Document extract
════════════════
On Jun 4, 2012, at 12:22 PM, Peter Smagorinsky wrote:

> Hi, sorry if I'm in your mailbox excessively today, between xmca posts and cultural-historical SIG archival recovery.
> 
> Anyhow, I mentioned earlier that I've been reading Sylvia Scribner's Mind and Practice: Selected Writings of Sylvia Scribner. I'm attaching notes I took, mainly from the latter part of the book which compiles her post-Vai research in a dairy plant in the US. These notes may be of little interest to most, but in case anyone wants to see a quote-driven summary, it's attached. Keep in mind that I took these only for myself to help me think about issues involved in a very different sort of workplace, a public school (and interestingly, SS delineates schools and workplaces as separate sorts of sites, which tells me about the state of teacher education/professional development research in the 1980s, i.e., that it wasn't much of a field).
> 
> I originally hoped that the volume would help me understand more about mental health issues, which was an early interest of hers and present interest of mine. But she worked mostly at a very broad policy level, trying to move mental health care more toward a state of personal dignity (also a Vygotskian emphasis in his defectological writing), and out from the lunatic asylum approach.
> 
> The middle section, broadly speaking, draws from the Scribner & Cole work documented in The Psychology of Literacy, with which I was familiar.
════════════════
Source data
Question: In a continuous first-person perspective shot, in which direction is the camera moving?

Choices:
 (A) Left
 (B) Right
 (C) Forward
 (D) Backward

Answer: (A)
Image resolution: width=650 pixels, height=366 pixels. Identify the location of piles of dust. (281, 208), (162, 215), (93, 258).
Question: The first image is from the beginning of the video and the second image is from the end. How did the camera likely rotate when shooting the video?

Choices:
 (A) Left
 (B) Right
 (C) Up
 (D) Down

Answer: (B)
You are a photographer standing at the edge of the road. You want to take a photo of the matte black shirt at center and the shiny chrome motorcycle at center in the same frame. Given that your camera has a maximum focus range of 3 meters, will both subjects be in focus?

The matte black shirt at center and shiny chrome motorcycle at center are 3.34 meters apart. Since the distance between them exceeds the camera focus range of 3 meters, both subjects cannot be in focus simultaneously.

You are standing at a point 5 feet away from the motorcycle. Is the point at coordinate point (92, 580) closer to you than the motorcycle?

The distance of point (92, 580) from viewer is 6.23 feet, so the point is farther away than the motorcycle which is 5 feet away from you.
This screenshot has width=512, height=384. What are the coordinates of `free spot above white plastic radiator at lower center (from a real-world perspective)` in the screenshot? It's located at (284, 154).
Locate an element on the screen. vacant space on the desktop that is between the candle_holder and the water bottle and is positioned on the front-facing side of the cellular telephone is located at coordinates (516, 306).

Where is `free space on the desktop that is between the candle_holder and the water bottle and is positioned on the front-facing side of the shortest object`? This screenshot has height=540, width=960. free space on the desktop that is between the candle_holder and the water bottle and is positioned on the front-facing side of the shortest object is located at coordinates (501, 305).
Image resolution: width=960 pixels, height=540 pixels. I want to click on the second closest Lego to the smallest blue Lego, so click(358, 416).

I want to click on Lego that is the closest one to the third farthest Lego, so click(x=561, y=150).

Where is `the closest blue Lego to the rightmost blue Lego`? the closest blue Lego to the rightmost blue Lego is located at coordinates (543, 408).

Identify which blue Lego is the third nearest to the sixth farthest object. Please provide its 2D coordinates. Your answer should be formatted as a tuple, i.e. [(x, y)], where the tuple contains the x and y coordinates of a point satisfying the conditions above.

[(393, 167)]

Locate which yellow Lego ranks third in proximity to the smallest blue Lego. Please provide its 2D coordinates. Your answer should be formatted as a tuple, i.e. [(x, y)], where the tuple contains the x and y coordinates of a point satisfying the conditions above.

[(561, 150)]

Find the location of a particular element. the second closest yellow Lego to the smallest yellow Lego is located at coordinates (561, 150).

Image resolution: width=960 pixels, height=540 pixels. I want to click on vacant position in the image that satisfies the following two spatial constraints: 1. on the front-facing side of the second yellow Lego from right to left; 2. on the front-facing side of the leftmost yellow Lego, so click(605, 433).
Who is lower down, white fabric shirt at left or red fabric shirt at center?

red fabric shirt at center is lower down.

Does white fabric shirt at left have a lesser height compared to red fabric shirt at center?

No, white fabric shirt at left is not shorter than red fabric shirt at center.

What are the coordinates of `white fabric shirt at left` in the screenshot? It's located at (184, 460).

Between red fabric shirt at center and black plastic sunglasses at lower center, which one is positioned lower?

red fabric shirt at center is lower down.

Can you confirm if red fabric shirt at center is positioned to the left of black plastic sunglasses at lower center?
════════════════
Parts of the exercise
a: Please reproduce the whole email about Sylvia Scribner's book, word for word.
b: In the listing, take the part that opens with the line containing "coordinates (543, 408)." and closes with the line containing "Locate which yellow", and give only those lines again, replacing "blue" with "green" and keeping everything else unchanged.

Results by task
a:
On Jun 4, 2012, at 12:22 PM, Peter Smagorinsky wrote:

> Hi, sorry if I'm in your mailbox excessively today, between xmca posts and cultural-historical SIG archival recovery.
> 
> Anyhow, I mentioned earlier that I've been reading Sylvia Scribner's Mind and Practice: Selected Writings of Sylvia Scribner. I'm attaching notes I took, mainly from the latter part of the book which compiles her post-Vai research in a dairy plant in the US. These notes may be of little interest to most, but in case anyone wants to see a quote-driven summary, it's attached. Keep in mind that I took these only for myself to help me think about issues involved in a very different sort of workplace, a public school (and interestingly, SS delineates schools and workplaces as separate sorts of sites, which tells me about the state of teacher education/professional development research in the 1980s, i.e., that it wasn't much of a field).
> 
> I originally hoped that the volume would help me understand more about mental health issues, which was an early interest of hers and present interest of mine. But she worked mostly at a very broad policy level, trying to move mental health care more toward a state of personal dignity (also a Vygotskian emphasis in his defectological writing), and out from the lunatic asylum approach.
> 
> The middle section, broadly speaking, draws from the Scribner & Cole work documented in The Psychology of Literacy, with which I was familiar.

b:
Where is `the closest green Lego to the rightmost green Lego`? the closest green Lego to the rightmost green Lego is located at coordinates (543, 408).

Identify which green Lego is the third nearest to the sixth farthest object. Please provide its 2D coordinates. Your answer should be formatted as a tuple, i.e. [(x, y)], where the tuple contains the x and y coordinates of a point satisfying the conditions above.

[(393, 167)]

Locate which yellow Lego ranks third in proximity to the smallest green Lego. Please provide its 2D coordinates. Your answer should be formatted as a tuple, i.e. [(x, y)], where the tuple contains the x and y coordinates of a point satisfying the conditions above.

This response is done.